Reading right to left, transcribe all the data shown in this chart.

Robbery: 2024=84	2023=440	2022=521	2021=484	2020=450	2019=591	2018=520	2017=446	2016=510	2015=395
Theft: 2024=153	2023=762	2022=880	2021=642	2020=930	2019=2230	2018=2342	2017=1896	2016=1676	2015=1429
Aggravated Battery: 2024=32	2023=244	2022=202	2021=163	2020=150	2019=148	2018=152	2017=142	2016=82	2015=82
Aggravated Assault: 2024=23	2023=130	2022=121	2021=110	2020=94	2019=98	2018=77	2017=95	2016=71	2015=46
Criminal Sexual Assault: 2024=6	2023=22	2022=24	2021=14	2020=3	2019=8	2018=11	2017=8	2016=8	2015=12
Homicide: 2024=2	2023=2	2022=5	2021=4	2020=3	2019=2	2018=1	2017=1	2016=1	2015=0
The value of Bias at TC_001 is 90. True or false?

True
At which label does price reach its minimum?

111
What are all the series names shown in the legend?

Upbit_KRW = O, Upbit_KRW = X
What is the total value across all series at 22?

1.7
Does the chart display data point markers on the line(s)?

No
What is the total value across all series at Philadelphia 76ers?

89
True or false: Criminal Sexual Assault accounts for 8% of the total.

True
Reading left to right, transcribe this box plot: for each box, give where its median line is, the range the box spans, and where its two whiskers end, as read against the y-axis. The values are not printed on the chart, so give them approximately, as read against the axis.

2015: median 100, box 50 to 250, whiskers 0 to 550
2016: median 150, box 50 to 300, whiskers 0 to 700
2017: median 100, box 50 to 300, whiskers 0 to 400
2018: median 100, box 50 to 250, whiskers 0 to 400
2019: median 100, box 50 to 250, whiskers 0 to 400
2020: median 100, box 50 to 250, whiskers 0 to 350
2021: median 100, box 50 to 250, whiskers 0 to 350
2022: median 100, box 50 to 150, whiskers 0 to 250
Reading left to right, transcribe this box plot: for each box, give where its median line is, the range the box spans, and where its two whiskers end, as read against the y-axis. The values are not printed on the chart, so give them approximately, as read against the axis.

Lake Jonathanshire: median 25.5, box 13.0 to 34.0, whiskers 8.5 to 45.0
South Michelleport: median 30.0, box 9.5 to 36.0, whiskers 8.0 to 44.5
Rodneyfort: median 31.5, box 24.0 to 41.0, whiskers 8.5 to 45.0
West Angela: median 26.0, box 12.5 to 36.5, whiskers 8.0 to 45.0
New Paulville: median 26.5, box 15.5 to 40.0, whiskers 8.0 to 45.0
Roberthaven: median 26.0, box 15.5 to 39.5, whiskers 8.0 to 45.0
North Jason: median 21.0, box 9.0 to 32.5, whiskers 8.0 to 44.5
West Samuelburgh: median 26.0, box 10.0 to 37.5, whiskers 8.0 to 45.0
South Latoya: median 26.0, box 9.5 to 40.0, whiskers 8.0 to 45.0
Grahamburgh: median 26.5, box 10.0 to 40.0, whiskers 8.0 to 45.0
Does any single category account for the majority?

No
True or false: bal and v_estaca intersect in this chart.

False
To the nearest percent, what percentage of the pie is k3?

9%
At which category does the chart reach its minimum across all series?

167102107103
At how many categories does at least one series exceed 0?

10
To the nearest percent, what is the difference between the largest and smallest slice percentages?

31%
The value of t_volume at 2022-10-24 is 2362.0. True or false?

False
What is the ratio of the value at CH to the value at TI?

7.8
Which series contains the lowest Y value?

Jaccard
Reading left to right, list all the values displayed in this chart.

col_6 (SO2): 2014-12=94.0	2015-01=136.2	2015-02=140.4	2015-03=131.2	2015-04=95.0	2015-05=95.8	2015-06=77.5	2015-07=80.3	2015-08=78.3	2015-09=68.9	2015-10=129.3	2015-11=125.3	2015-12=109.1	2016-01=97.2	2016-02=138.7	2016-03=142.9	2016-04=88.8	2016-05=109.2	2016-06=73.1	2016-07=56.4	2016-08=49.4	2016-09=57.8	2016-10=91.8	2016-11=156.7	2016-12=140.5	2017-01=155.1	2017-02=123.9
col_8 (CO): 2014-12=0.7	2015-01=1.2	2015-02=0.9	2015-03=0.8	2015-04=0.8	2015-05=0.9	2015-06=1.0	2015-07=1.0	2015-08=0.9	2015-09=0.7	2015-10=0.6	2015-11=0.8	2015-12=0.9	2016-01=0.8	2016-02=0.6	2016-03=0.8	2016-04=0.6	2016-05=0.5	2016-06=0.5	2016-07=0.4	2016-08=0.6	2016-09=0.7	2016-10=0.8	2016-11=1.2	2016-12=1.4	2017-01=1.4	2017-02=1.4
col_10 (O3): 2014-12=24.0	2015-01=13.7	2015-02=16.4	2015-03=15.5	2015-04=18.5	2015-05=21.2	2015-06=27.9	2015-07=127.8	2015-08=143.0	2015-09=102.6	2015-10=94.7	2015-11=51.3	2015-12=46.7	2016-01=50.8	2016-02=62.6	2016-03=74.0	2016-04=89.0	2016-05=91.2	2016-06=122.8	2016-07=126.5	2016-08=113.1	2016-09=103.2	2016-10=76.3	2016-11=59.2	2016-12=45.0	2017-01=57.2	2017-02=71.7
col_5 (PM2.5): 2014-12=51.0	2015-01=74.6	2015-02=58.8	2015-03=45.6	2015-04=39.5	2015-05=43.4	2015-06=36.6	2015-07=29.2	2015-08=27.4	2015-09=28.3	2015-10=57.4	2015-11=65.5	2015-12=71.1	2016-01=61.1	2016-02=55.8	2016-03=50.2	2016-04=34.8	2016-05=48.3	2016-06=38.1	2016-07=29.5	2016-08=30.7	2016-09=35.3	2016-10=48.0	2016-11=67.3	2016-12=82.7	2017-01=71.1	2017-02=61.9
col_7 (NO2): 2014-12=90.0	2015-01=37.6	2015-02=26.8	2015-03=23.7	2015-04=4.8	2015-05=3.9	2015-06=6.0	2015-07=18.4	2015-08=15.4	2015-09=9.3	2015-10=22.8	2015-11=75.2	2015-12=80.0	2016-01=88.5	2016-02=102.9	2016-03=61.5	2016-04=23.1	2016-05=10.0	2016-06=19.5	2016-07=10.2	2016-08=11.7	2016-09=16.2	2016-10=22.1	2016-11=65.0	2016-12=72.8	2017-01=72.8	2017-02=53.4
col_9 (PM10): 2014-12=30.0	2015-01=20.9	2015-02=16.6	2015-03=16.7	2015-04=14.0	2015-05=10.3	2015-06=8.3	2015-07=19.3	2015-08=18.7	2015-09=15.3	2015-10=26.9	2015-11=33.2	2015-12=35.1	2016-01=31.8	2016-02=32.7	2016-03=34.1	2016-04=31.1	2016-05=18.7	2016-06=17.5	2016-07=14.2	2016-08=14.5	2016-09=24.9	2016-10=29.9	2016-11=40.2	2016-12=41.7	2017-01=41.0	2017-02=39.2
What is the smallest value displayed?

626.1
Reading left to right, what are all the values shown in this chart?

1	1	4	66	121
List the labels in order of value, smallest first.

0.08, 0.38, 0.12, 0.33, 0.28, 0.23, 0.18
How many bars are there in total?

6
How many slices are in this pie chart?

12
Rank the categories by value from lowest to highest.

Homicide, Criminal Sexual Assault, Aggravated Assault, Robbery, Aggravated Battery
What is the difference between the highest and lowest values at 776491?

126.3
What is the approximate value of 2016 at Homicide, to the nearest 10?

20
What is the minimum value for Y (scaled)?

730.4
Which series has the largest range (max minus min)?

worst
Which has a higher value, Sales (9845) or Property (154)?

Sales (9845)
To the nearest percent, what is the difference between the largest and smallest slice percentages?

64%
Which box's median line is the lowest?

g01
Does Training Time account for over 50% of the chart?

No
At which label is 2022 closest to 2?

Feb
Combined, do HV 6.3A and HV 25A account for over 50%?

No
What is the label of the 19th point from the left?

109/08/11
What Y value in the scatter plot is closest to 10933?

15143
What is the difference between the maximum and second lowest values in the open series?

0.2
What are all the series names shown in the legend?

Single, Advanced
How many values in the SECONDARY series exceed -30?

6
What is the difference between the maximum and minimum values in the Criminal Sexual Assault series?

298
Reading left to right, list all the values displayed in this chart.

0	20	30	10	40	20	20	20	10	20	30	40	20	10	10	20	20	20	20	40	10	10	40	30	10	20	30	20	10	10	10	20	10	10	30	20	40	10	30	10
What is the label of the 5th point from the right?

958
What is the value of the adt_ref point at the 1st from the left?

□ □ □ □

Write out the entries' lines word for word, from the line containing "2015: median 100, box" through the line containing "2019: median 100, box", both included.

§ **Problem solution**:
2015: median 100, box 50 to 250, whiskers 0 to 550
2016: median 150, box 50 to 300, whiskers 0 to 700
2017: median 100, box 50 to 300, whiskers 0 to 400
2018: median 100, box 50 to 250, whiskers 0 to 400
2019: median 100, box 50 to 250, whiskers 0 to 400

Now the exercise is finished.